In the context of AWS ParallelCluster and GCHP, IAM permissions operate at two completely different levels:

1. Your IAM User Permissions (The Builder)

This is the identity you use when you configure the AWS CLI and run the pcluster create-cluster command. In order to build the cluster on your behalf, your IAM user needs broad permissions.

You must have the authority to provision VPCs, launch EC2 instances, use CloudFormation, and—crucially—create and pass new IAM roles to the cluster. If your university or corporate IT department restricts your ability to create IAM roles, your cluster creation will fail.

2. The Cluster’s IAM Roles (The Operators)

Once the cluster is built, the EC2 instances themselves need permission to communicate with other AWS services. Instead of using a username and password, AWS assigns an IAM Role directly to the Head Node and the Compute Fleet.

  • The Head Node Role: Needs permission to monitor the Slurm queue and tell AWS to spin up new compute nodes when you submit a job.

  • The Compute Node Role: Needs permission to write system logs to Amazon CloudWatch so you can troubleshoot failed runs.

Note

If you do not have permission to create IAM roles yourself, your AWS Administrator can pre-create the Head Node and Compute Node roles for you. You can then specify these pre-existing roles in your cluster-config.yaml file under the Iam section.

Amazon FSx for Lustre

Amazon FSx for Lustre is a fully managed, high-performance file system optimized for compute-intensive workloads. “Lustre” is a popular open-source parallel file system used by many of the world’s largest supercomputers.

How FSx for Lustre is Used in AWS ParallelCluster

When you run a GCHP simulation on ParallelCluster, your Head Node and all of your dynamic Compute Nodes need to access the exact same files at the exact same time.

If you define an FSx for Lustre file system in your cluster configuration (or mount an existing one), ParallelCluster automatically attaches this shared drive to every node in your cluster. When your compute instances spin up to process a Slurm job, they instantly have read and write access to your GEOS-Chem run directories, input data catalogs, and output folders.

Benefits for GCHP Users

GCHP is I/O (Input/Output) intensive. In the cloud, storage speed is just as important as CPU power.
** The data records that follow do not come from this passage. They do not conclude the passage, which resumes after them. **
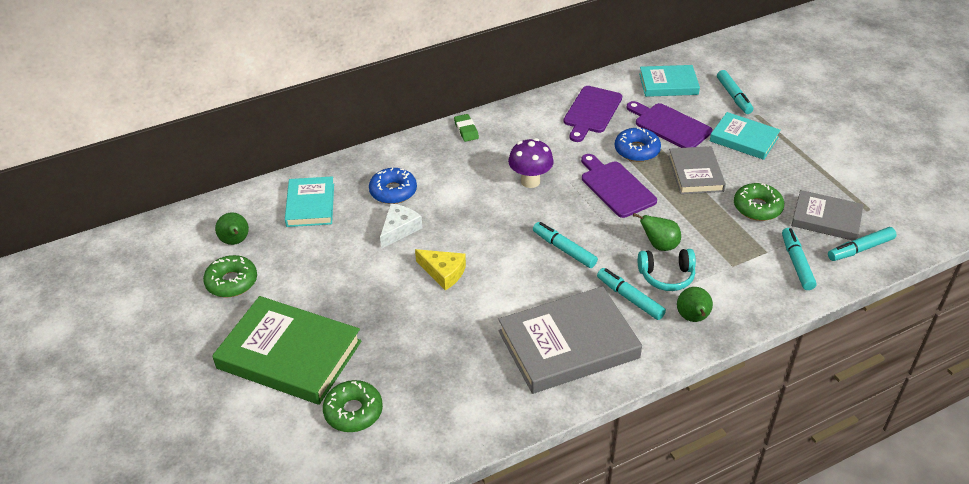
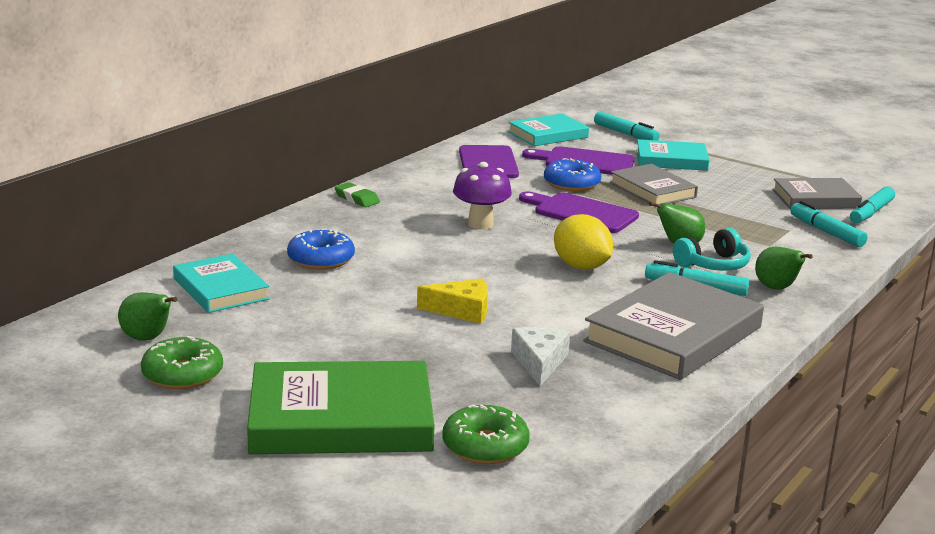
camera: 30 degrees left, 20 degrees down
white cheese [380,204,422,249] -> white cheese moved to [511,327,570,386]
turquoise marker [533,222,598,268] -> yellow lemon [554,214,613,270]
green donut [734,183,784,221] -> none

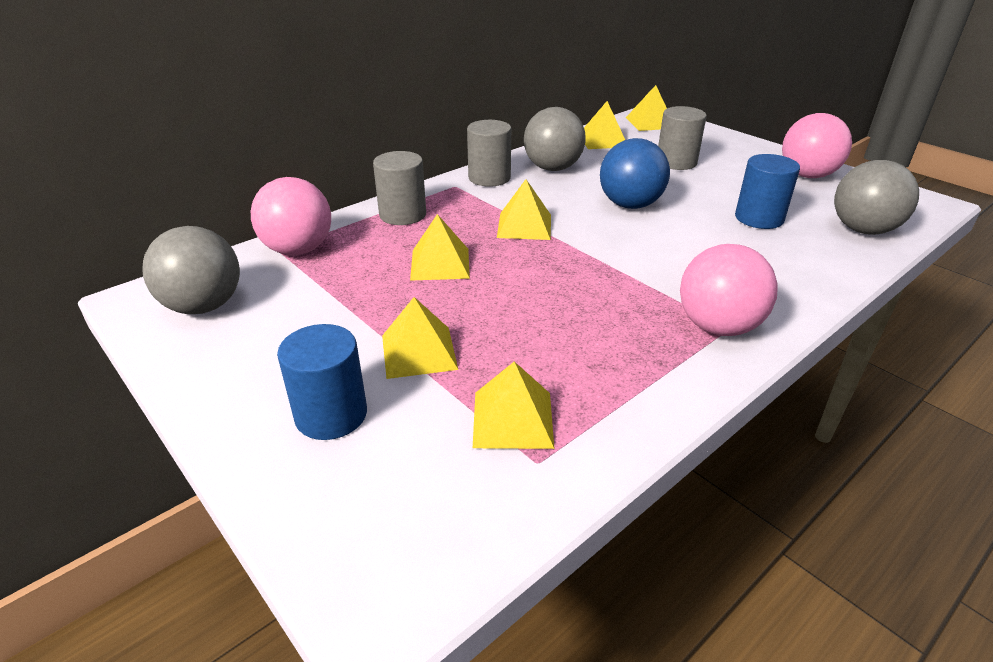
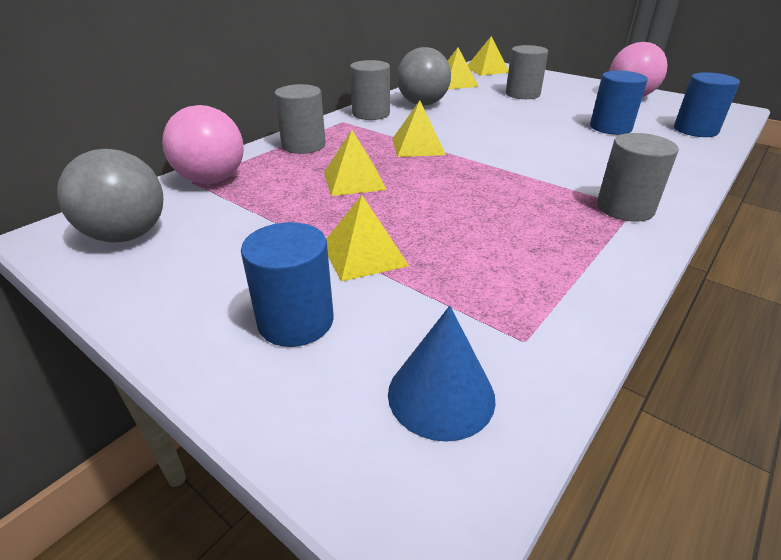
camera: 10 degrees left, 0 degrees up
yellow pyramid [473,361,554,449] -> none
blue ball [600,138,670,209] -> none
pink ball [680,244,778,336] -> grey cylinder [597,133,679,222]
grey ball [834,160,919,235] -> blue cylinder [674,72,740,137]
none -> blue cone [388,306,496,442]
  • High Throughput for Meteorological Data: GCHP constantly reads massive, high-resolution meteorological fields and emissions data. Standard cloud storage (like Amazon EFS or basic EBS volumes) can severely bottleneck the simulation, causing your expensive CPUs to sit idle while waiting for data. FSx for Lustre provides the massive throughput and sub-millisecond latencies required to keep the model running efficiently.

  • Parallel Writing: When GCHP outputs History diagnostics into netCDF files, multiple MPI processes across different nodes often need to write data simultaneously. A parallel file system like Lustre is specifically engineered to handle these parallel write operations without data corruption or massive slowdowns.
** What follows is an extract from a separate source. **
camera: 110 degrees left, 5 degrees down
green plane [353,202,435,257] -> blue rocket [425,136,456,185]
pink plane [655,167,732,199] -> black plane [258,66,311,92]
  • Seamless S3 Integration: You can link an FSx for Lustre file system directly to an Amazon S3 bucket. If you have a massive archive of GEOS-Chem input data stored cheaply in S3, FSx can “lazy-load” the files. They will appear as regular files on your cluster’s hard drive, but the data is only downloaded from S3 the very first time GCHP actually attempts to read it.

Note

Cost Management: FSx for Lustre provides supercomputer-level performance, but it can be expensive. Because the data is stored on persistent high-speed drives, you pay an hourly rate for the total storage capacity as long as the file system exists—even if your ParallelCluster compute nodes are powered down and the queue is empty.